Sally puts on a brave face — telling Judy (Farrow) at lunch and with a glint in her eye that she “loves being single” — but in fact she is a hot mess, and gloriously funny with it. She finds herself frequently “hyper-oxygenated” and — emotionally all over the place — can’t resist calling up Jack whilst on a date with another man to berate him for his duplicity (“I thought this was an experiment, I didn’t know it was final, I didn’t know you were having an affair!”).

It turns out that Jack and Sally are kidding themselves about quitting their marriage. In fact it is Judy and Gabe’s relationship which is drawing to a close and the scenes in which Allen and Farrow dissect what went wrong feel like we are being given intimate access to their real-life split. If the rumour is true and they filmed those final scenes shortly after the spectacular explosion of their own nuptials makes it all the more remarkable.

From the vantage point of these two relationships and the paramours to which the four key protagonists stray, “Husbands and Wives” is actually quite brutal in the frankness with which lays out how we all inevitably make a mess of our personal lives.

- DATASET ROWS
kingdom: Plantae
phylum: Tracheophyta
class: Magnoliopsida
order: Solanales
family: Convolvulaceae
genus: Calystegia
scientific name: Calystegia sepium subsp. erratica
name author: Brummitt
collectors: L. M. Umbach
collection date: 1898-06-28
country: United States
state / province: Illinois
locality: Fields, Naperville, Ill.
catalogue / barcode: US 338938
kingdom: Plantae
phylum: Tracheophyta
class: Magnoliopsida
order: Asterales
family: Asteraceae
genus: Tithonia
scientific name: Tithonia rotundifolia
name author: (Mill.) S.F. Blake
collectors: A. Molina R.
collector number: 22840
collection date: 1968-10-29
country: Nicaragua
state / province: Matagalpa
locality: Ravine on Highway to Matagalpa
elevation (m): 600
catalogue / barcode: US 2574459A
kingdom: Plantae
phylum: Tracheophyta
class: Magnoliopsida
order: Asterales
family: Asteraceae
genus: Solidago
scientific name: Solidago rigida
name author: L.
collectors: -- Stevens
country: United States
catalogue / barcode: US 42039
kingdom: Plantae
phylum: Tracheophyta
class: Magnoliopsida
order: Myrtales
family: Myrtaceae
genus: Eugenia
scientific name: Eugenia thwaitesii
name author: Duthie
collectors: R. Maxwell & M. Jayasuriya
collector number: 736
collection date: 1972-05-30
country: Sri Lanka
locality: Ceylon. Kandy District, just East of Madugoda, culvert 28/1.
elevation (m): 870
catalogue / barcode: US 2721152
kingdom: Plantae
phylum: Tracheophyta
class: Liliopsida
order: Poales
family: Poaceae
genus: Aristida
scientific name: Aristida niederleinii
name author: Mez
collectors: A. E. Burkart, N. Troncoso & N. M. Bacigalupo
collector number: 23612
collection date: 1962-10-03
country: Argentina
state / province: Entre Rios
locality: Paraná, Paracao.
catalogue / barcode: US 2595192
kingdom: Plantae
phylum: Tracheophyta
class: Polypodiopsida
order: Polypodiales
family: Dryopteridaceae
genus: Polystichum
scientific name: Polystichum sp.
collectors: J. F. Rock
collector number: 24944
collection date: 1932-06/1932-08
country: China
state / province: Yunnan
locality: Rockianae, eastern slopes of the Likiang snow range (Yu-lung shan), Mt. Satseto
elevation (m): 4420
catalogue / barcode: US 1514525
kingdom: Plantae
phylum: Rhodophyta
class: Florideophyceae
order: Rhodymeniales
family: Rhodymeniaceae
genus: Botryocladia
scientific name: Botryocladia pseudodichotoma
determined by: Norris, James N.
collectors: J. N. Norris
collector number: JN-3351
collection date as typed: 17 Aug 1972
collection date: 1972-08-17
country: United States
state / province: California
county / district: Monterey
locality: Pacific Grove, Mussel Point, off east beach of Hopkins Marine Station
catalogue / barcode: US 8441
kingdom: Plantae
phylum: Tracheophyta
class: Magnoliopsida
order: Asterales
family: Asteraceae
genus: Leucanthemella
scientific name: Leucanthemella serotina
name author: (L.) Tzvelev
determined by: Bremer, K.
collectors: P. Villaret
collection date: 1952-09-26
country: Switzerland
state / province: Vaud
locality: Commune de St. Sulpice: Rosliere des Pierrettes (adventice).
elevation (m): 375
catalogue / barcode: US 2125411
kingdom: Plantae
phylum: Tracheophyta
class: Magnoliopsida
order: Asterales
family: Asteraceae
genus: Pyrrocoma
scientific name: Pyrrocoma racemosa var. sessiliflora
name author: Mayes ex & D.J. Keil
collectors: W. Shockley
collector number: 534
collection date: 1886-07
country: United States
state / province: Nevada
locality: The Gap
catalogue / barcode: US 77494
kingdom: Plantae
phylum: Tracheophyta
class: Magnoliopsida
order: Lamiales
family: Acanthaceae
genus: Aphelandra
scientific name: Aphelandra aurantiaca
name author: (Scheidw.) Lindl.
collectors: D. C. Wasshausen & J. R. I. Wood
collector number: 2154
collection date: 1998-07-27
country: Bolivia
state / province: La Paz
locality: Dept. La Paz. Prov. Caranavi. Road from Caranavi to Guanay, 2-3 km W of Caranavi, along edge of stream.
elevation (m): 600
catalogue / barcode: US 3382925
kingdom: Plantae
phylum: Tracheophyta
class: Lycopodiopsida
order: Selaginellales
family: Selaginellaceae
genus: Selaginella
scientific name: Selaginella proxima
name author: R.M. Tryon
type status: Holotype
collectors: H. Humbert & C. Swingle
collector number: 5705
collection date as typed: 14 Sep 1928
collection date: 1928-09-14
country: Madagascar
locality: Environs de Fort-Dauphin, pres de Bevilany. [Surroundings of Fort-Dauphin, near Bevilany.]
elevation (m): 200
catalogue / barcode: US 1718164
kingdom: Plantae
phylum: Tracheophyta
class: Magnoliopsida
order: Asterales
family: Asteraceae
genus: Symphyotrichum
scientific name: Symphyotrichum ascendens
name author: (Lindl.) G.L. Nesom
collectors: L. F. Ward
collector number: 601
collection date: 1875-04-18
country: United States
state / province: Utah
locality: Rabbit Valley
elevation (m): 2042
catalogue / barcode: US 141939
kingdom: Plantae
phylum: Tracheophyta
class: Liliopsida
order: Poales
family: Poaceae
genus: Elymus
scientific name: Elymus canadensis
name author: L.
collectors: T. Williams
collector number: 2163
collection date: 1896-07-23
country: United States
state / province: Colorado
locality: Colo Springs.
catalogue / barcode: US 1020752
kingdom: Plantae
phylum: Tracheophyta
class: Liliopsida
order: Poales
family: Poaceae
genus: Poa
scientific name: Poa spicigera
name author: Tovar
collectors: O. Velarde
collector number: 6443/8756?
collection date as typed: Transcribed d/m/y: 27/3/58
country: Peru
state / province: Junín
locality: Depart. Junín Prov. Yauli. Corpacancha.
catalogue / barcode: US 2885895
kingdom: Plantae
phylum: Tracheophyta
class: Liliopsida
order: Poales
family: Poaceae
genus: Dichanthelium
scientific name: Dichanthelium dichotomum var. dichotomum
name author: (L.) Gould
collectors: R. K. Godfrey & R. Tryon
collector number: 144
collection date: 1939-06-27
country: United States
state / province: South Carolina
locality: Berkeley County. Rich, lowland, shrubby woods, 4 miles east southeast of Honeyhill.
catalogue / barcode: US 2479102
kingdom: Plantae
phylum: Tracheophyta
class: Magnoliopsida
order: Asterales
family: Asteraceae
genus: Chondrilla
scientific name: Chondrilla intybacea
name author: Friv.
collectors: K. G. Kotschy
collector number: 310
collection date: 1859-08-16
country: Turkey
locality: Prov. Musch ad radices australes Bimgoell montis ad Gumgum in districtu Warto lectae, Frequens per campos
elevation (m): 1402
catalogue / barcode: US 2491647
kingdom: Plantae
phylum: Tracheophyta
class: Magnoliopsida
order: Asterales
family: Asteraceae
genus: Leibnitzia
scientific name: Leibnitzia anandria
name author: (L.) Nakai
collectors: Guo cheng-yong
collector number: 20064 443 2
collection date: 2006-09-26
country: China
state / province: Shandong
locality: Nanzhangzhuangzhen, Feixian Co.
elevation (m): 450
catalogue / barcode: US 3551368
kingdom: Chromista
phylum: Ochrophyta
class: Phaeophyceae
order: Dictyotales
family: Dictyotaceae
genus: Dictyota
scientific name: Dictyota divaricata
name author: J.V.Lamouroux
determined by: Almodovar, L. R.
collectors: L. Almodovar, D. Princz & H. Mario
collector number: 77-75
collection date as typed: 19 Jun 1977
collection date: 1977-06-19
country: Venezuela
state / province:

- THE PROBLEM
Please repeat the film review word for word, from "It turns out" up to and including "our personal lives.".

- EXPECTED ANSWER
It turns out that Jack and Sally are kidding themselves about quitting their marriage. In fact it is Judy and Gabe’s relationship which is drawing to a close and the scenes in which Allen and Farrow dissect what went wrong feel like we are being given intimate access to their real-life split. If the rumour is true and they filmed those final scenes shortly after the spectacular explosion of their own nuptials makes it all the more remarkable.

From the vantage point of these two relationships and the paramours to which the four key protagonists stray, “Husbands and Wives” is actually quite brutal in the frankness with which lays out how we all inevitably make a mess of our personal lives.